Савмак бился в окружении своих друзей, тех, кто вместе с ним входил в Пантикапей и брал дворец Перисада. Стрелы и копья разили то одного, то другого, но сам Савмак оставался невредимым. Скифам это могло показаться чудом, но все понтийцы знали приказ Митридата: доставить живым. И хотя эта задача показалась Диофанту более легкой, чем первое задание – «победить и сделать друзьями», – стратегу пришлось приложить немало усилий, чтобы метко брошенное копье не оборвало жизнь царского побратима.

Видя, что он один, Савмак занес меч, чтобы вонзить его себе в грудь, но что-то тяжелое обрушилось ему на голову…

Савмак очнулся на корабле. Пол под ним качался и дрожал. В темноте трюма нельзя было ничего различить, но слух улавливал равномерный всплеск и скрип. Он понял: враги сохранили ему Жизнь, чтобы насладиться его позором. Савмак рванулся и упал, отброшенный назад. Его ноги и руки в оковах. Так держат рабов перед тем, как вести их на казнь.

Пленник уткнулся головой в песок, бывший балластом. Он ощутил его холодную влажность. Такой будет и земля, что укроет его тело. Скрипели уключины. Трюм был темен, как судьба.

УРОК УЧИТЕЛЮ

Митридат метался из угла в угол. Никогда еще его не видели таким разъяренным. В голосе звучало искреннее негодование и боль: Диофант заковал его побратима и привез в Синопу как раба.

– Я всегда любил тебя, как брата, – бросал царь Савмаку, угрюмо и недоверчиво следовавшему за ним взглядом. – Я не хотел власти над Боспором. Это была воля Перисада. Я не собирался ссорить тебя с Палаком. Твой народ сам решит, кому царствовать в Неаполе.

Лицо Савмака прояснилось.

– И ты не посылал Диофанта в Неаполь?

– Клянусь богами! У меня не было этого в помыслах. Я приказал Диофанту лишь защищать Херсонес.

Он протянул руку, и Савмак увидел след от меча.

– Мы с тобой побратимы! – сказал Митридат. – Но я хочу, чтобы побратались паши пароды, пролившие кровь в степях, чтобы враги понтийцев были врагами сколотов, а враги сколотов – врагами понтийцев. Я пошлю свои войска, чтобы разбить сарматов, отнявших у вас Великую степь. Вы снова разобьете свои шатры в Герросе, где высятся курганы ваших царей. – Митридат положил руку на плечо побратима. – Возвращайся в Неаполь! – В голосе его звучал призыв и уверенность. – Корабль стоит в гавани. Видишь, как алеют его паруса? Это синопида, краска моей страны, подобная пурпуру, цвет крови, соединившей нас.

В тот день, когда подаренный Савмаку корабль поднимал якоря, в повозке, запряженной мулами, победитель скифов покидал Синопу. Решение царя было неожиданным для всех, кто знал, кем был Диофант для Митридата. Ведь именно он спас его от козней врагов, скрыл в горах, отправил в Пантикапей. Ему он был обязан властью над Боспором, победами над скифами. Что это? Неблагодарность? Зависть к чужому успеху?

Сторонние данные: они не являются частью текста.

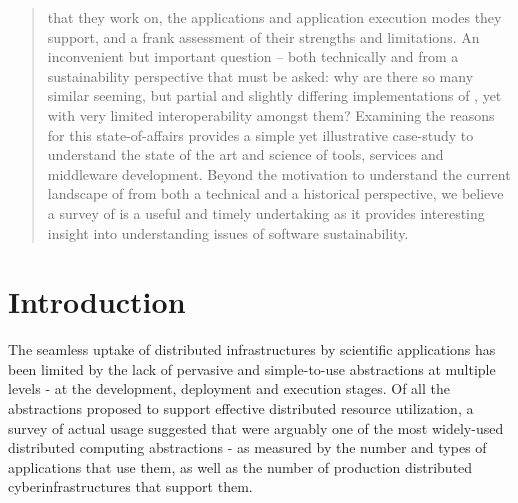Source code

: \documentclass{sig-alternate}
\begin{document}
\begin{abstract}
  that they work on, the applications and application execution modes
  they support, and a frank assessment of their strengths and
  limitations.  An inconvenient but important question -- both
  technically and from a sustainability perspective that must be
  asked: why are there so many similar seeming, but partial and
  slightly differing implementations of \pilotjobs, yet with very
  limited interoperability amongst them?  Examining the reasons for
  this state-of-affairs provides a simple yet illustrative case-study
  to understand the state of the art and science of tools, services
  and middleware development.  Beyond the motivation to understand the
  current landscape of \pilotjobs from both a technical and a
  historical perspective, we believe a survey of \pilotjobs is a
  useful and timely undertaking as it provides interesting insight
  into understanding issues of software sustainability.
\end{abstract}

\section{Introduction}\label{sec:intro}



The seamless uptake of distributed infrastructures by scientific
applications has been limited by the lack of pervasive and
simple-to-use abstractions at multiple levels - at the development,
deployment and execution stages. Of all the abstractions proposed to
support effective distributed resource utilization, a survey of actual
usage suggested that \pilotjobs were arguably one of the most
widely-used distributed computing abstractions - as measured by the
number and types of applications that use them, as well as the number
of production distributed cyberinfrastructures that support them.
\end{document}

Так думали все. Но Диофант знал истину. Он сделал все, чтобы возвысить Митридата и дать ему власть над Таврикой. Но он не приблизил его ни на шаг к той цели, которую поставил царь: «Победить скифов и завоевать их дружбу», к цели, которая диктовалась противостоянием Риму.

«Я исходил из логики простой выгоды, из того элементарного расчета, который доступен каждому и может показаться единственно верным. Я не понял сокровенной тайны политики, ее глубочайшей, скрытой от поверхностного взгляда формулы: дружба с побежденным требует жертвы. И жертвой должен стать победитель! Митридат вывел эту формулу из жизни, из тех уроков, которые дала ему она. Жертва была предрешена уже тогда, когда Митридат избрал меня полководцем и послал против скифов, когда он подавил желание возглавить войско и добыть первые трофеи своими руками. Каждая моя победа была шагом к этому пути».

Повозка мерно покачивалась. Скрипели колеса. Мулы лениво перебирали ногами по каменистой дороге. Синопа осталась за холмом. Жизнь Диофанта теперь принадлежала истории.

Митридат вглядывался в перстень. Прощаясь, Диофант рассказал его историю, и хотя она объясняла, почему эллин не оставил дар старого ювелира себе, чувствовалось, что Диофант навсегда отрезает нити, которые связывали их.